The summary of our results can also be found in Table 7.

Table 4 Determinants of cash usage: CEE countries
Table 5 Determinants of cash usage: EU advanced

5 Conclusions

The last two decades were characterized by an increased development of innovations and reforms in payment systems designed to boost the use of electronic payment instruments. In this context, the question of cash substitution by alternative means of payment was particularly important for central banks and other participants in the payment cycle. This paper investigates the determinants of cash usage in a sample of 19 European countries. Projecting the individual drivers of cash usage at an aggregate level, we have been able to compare the dynamics of cash according to the characteristics of different countries in terms of technological, socioeconomic, and socio-cultural factors. We have then been able to compare the determinants of cash usage for EU advanced countries and Central and Eastern European countries highlighting significant and counterintuitive evidence.

We report the existence of both common and diverging determinants of cash usage in two groups of countries. We find that payment systems characteristics, in particular the number of ATMs relative to POS terminals is an important factor positively related to cash usage in the CEE and EU advanced countries. The socio-cultural factor education attainment is negatively related to cash usage in CEE countries. Technological factors reveal different results. In CEE countries cash usage is negatively correlated with the number of mobile users. In the case of EU advanced countries Internet users are positively related with cash usage, indicating that Internet proliferation stimulates transactions in general and propels the use of various payment media. In terms of income, real GDP per capita and the Gini coefficient show a negative impact on cash usage for EU advanced countries. However, in CEE countries cash usage is positively correlated with GDP, perceived level of uncertainty and age dependency ratio. We identify no robust relationship between cash usage and negative interest rate, cash payment limits, relative time cost and relative safety perceptions of cards compared to cash, the percentage of self-employed in total active population and corruption.

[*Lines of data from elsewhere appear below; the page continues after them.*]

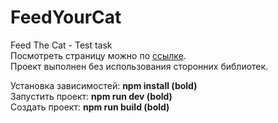 # FeedYourCat
Feed The Cat - Test task  
Посмотреть страницу можно  по [ссылке](http://a0464380.xsph.ru).  
Проект выполнен без использования сторонних библиотек.  

Установка зависимостей: __npm install (bold)__  
Запустить проект: __npm run dev (bold)__  
Создать проект: __npm run build (bold)__  
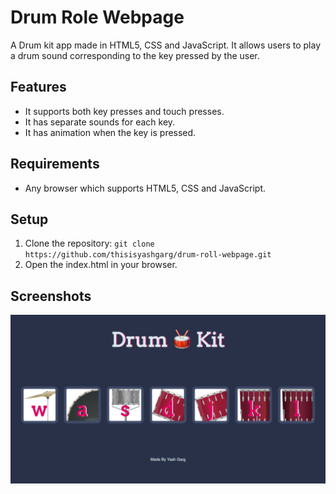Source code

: # Drum Role Webpage

A Drum kit app made in HTML5, CSS and JavaScript. It allows users to play a drum sound corresponding to the key pressed by the user. 

## Features 
  
  - It supports both key presses and touch presses. 
  - It has separate sounds for each key. 
  - It has animation when the key is pressed. 
  
## Requirements 
  
  - Any browser which supports HTML5, CSS and JavaScript. 
  
## Setup 
  
 1. Clone the repository: `git clone https://github.com/thisisyashgarg/drum-roll-webpage.git`
 2. Open the index.html in your browser. 
 
## Screenshots 
 
![alt text](./images/Screenshot%202022-11-23%20at%2012.33.34%20PM.png)
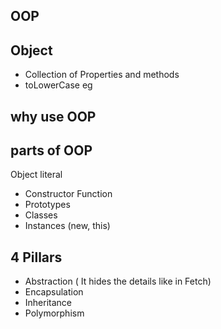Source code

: ## OOP

## Object
- Collection of Properties and methods
- toLowerCase eg

## why use OOP

## parts of OOP
Object literal

- Constructor Function
- Prototypes
- Classes
- Instances (new, this)

## 4 Pillars

- Abstraction ( It hides the details like in Fetch)
- Encapsulation
- Inheritance
- Polymorphism
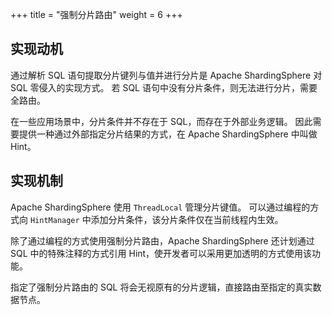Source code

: +++
title = "强制分片路由"
weight = 6
+++

## 实现动机

通过解析 SQL 语句提取分片键列与值并进行分片是 Apache ShardingSphere 对 SQL 零侵入的实现方式。
若 SQL 语句中没有分片条件，则无法进行分片，需要全路由。

在一些应用场景中，分片条件并不存在于 SQL，而存在于外部业务逻辑。
因此需要提供一种通过外部指定分片结果的方式，在 Apache ShardingSphere 中叫做 Hint。

## 实现机制

Apache ShardingSphere 使用 `ThreadLocal` 管理分片键值。
可以通过编程的方式向 `HintManager` 中添加分片条件，该分片条件仅在当前线程内生效。

除了通过编程的方式使用强制分片路由，Apache ShardingSphere 还计划通过 SQL 中的特殊注释的方式引用 Hint，使开发者可以采用更加透明的方式使用该功能。

指定了强制分片路由的 SQL 将会无视原有的分片逻辑，直接路由至指定的真实数据节点。
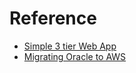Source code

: # Reference
  - [Simple 3 tier Web App](http://calculator.s3.amazonaws.com/index.html#key=a-simple-3-tier-web-app)
  - [Migrating Oracle to AWS](https://docs.aws.amazon.com/quickstart/latest/oracle-database/data-migration.html)
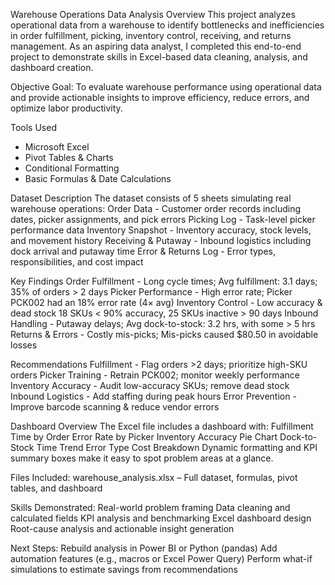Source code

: Warehouse Operations Data Analysis
Overview
This project analyzes operational data from a warehouse to identify bottlenecks and inefficiencies in order fulfillment, picking, inventory control, receiving, and returns management. As an aspiring data analyst, I completed this end-to-end project to demonstrate skills in Excel-based data cleaning, analysis, and dashboard creation.

Objective
Goal:
To evaluate warehouse performance using operational data and provide actionable insights to improve efficiency, reduce errors, and optimize labor productivity.

Tools Used
- Microsoft Excel
- Pivot Tables & Charts
- Conditional Formatting
- Basic Formulas & Date Calculations

Dataset Description
The dataset consists of 5 sheets simulating real warehouse operations:
Order Data - Customer order records including dates, picker assignments, and pick errors
Picking Log -	Task-level picker performance data
Inventory Snapshot - Inventory accuracy, stock levels, and movement history
Receiving & Putaway - Inbound logistics including dock arrival and putaway time
Error & Returns Log -	Error types, responsibilities, and cost impact

Key Findings
Order Fulfillment	- Long cycle times; Avg fulfillment: 3.1 days; 35% of orders > 2 days
Picker Performance -	High error rate;	Picker PCK002 had an 18% error rate (4× avg)
Inventory Control	- Low accuracy & dead stock	18 SKUs < 90% accuracy, 25 SKUs inactive > 90 days
Inbound Handling -	Putaway delays;	Avg dock-to-stock: 3.2 hrs, with some > 5 hrs
Returns & Errors -	Costly mis-picks;	Mis-picks caused $80.50 in avoidable losses

Recommendations
Fulfillment -	Flag orders >2 days; prioritize high-SKU orders
Picker Training -	Retrain PCK002; monitor weekly performance
Inventory Accuracy -	Audit low-accuracy SKUs; remove dead stock
Inbound Logistics -	Add staffing during peak hours
Error Prevention -	Improve barcode scanning & reduce vendor errors

Dashboard Overview
The Excel file includes a dashboard with:
Fulfillment Time by Order
Error Rate by Picker
Inventory Accuracy Pie Chart
Dock-to-Stock Time Trend
Error Type Cost Breakdown
Dynamic formatting and KPI summary boxes make it easy to spot problem areas at a glance.

Files Included:
warehouse_analysis.xlsx – Full dataset, formulas, pivot tables, and dashboard

Skills Demonstrated:
Real-world problem framing
Data cleaning and calculated fields
KPI analysis and benchmarking
Excel dashboard design
Root-cause analysis and actionable insight generation

Next Steps:
Rebuild analysis in Power BI or Python (pandas)
Add automation features (e.g., macros or Excel Power Query)
Perform what-if simulations to estimate savings from recommendations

Comparing countries according to their characteristics appears to be an interesting exercise. Cultural aspects deserve to be investigated in further detail to understand differences. Additionally, many studies are based on advanced countries, while CEE countries exhibit some typical interesting trends that reveal money demands more clearly.

Never-ending technological upheavals will continue shaping the payment industry, so future research can focus on the crowding-out effect of innovative payment means based, for example, on blockchain. We have omitted cryptocurrency in our paper for several reasons. First, there is no consensus on whether instruments such as bitcoin should be considered as currency, because some of the characteristics of money (e.g. store of value) are violated, which is why central banks use the term “cryptoassets” to describe this class instead. Second, this is still a nascent phenomenon, and some inherent issues, such as reproduction at a negligible cost, should be solved before these instruments can realize their potential on a wider scale. Meanwhile, central banks are now reflecting on how to pave the way for a digital currency, such as CBDC (central bank digital currency), that would have the features of cash, but would be less costly to produce. The acceptance of such a method of payment, and its ability to substitute for traditional cash, looks like a promising avenue for further research. Finally, another area of future research can focus on the cash usage following the Covid-19 sanitary crisis. Since the crisis outbreak, the demand for cash for transactional motives has declined, yet the demand for cash for hoarding motives has increased (Rogoff and Scazzero 2021). Therefore, the Covid-19 pandemic raises many issues about cash usage, in particular, whether the changes in current habits induced by the sanitary crisis (Caswell et al. 2020) will be permanent or whether the determinants of cash usage that we describe will prevail.